- The task: Which lines in the entries below contain the string "Переименовываем", with case counting? Locate each such line and copy it in full.

- Records shown:
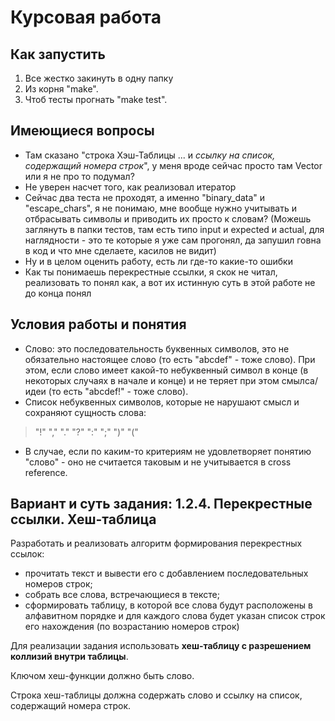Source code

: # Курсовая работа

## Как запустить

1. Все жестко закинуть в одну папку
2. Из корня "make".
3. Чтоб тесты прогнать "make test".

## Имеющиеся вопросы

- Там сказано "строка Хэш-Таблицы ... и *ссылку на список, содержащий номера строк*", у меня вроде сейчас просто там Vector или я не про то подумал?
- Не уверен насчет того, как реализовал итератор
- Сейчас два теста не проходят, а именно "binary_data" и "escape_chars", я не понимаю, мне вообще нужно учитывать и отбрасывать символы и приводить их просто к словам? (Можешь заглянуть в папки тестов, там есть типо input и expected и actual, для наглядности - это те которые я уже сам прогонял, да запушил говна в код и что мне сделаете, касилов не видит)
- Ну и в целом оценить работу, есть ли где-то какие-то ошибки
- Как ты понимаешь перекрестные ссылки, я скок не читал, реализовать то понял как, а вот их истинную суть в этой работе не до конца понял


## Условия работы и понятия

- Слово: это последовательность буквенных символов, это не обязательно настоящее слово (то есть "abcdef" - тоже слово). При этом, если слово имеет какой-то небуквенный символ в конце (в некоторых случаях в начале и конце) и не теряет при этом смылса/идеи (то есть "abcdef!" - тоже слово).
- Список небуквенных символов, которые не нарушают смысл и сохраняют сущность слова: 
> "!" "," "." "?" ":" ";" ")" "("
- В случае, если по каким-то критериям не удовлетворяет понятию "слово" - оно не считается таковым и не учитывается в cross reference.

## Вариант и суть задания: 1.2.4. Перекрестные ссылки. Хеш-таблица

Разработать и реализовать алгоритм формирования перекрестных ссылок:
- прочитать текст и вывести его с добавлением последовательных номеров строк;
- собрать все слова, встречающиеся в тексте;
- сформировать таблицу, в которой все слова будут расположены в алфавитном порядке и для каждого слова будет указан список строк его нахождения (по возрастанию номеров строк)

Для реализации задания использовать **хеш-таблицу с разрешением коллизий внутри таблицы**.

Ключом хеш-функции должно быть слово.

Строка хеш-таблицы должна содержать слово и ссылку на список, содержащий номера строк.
--
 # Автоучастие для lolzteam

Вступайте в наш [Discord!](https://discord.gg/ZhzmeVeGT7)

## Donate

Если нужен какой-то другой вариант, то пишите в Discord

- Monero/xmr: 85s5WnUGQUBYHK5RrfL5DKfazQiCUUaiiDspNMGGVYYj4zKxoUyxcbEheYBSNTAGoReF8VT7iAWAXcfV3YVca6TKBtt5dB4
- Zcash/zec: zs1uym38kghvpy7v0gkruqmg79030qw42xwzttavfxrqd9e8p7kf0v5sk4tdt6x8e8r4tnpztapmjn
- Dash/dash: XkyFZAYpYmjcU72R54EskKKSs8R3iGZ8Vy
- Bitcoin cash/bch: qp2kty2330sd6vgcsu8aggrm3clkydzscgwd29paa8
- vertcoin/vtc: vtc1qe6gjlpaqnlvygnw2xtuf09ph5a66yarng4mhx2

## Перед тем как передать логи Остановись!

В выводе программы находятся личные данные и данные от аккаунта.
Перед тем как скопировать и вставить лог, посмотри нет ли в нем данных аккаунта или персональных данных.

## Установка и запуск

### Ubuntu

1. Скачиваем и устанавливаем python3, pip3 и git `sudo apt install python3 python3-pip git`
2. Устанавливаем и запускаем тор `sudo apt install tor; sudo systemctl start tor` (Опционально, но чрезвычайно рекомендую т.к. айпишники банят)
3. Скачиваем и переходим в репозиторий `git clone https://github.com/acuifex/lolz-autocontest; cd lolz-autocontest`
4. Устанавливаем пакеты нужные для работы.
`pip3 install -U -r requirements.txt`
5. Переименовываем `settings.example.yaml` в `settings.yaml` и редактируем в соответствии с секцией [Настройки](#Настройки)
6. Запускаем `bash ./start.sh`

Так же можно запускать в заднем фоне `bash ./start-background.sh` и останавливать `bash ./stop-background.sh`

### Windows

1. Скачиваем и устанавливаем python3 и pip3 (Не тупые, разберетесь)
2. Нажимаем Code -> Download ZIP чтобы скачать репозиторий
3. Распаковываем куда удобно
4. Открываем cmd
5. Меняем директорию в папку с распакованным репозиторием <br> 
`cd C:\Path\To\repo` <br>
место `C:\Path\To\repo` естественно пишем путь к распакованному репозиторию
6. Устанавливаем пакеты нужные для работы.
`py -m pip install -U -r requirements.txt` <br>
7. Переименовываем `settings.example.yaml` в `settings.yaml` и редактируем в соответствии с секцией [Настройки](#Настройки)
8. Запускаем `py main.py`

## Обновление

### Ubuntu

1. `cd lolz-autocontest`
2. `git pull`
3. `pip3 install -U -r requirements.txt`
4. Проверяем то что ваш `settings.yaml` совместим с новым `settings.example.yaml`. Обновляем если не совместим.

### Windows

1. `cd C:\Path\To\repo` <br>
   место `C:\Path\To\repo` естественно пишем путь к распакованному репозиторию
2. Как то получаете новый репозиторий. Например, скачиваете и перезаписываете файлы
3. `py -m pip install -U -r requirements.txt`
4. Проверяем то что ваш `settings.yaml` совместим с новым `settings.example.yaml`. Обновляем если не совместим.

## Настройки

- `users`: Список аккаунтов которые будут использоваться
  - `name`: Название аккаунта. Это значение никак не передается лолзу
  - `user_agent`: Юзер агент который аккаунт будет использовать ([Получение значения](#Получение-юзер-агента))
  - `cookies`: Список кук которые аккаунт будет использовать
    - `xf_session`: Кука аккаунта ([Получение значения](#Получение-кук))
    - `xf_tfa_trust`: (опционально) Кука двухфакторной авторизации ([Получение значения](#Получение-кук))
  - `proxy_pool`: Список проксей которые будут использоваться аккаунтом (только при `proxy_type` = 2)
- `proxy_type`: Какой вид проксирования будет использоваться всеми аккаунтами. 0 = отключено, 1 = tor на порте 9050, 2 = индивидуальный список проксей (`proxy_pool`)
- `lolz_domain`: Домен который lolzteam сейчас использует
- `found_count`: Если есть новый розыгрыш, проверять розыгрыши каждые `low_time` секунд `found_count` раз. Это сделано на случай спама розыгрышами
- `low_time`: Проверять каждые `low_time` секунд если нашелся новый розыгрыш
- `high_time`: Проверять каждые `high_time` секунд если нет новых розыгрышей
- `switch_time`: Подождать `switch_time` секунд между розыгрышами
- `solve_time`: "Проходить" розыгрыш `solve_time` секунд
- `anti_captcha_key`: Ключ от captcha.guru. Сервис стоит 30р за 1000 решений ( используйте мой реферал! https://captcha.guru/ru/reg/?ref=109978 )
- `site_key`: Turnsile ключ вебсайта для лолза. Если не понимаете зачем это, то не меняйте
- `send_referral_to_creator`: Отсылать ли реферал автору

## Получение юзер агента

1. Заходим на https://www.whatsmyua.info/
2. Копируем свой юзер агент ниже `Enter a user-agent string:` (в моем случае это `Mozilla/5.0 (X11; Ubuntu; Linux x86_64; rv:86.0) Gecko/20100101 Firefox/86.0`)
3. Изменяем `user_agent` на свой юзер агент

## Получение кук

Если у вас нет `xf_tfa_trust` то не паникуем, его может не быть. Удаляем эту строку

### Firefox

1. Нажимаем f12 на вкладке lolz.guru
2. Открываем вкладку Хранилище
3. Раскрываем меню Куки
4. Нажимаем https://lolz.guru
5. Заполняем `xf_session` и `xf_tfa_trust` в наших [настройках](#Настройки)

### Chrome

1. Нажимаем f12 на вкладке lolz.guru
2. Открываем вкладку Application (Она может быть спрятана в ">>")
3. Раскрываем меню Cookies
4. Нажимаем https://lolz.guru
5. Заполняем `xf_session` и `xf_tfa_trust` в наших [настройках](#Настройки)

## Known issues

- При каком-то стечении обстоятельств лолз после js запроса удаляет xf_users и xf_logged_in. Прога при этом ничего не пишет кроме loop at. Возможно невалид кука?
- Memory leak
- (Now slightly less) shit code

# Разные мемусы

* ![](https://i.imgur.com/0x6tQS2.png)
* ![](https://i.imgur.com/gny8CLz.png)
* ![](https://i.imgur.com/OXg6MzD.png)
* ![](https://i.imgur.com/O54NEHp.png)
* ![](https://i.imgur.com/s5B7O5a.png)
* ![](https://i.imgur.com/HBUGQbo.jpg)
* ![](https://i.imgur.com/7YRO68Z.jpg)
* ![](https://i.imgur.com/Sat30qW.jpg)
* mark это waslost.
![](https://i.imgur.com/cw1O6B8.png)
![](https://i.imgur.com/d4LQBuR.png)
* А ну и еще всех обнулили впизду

- Solution to this task:
5. Переименовываем `settings.example.yaml` в `settings.yaml` и редактируем в соответствии с секцией [Настройки](#Настройки)
7. Переименовываем `settings.example.yaml` в `settings.yaml` и редактируем в соответствии с секцией [Настройки](#Настройки)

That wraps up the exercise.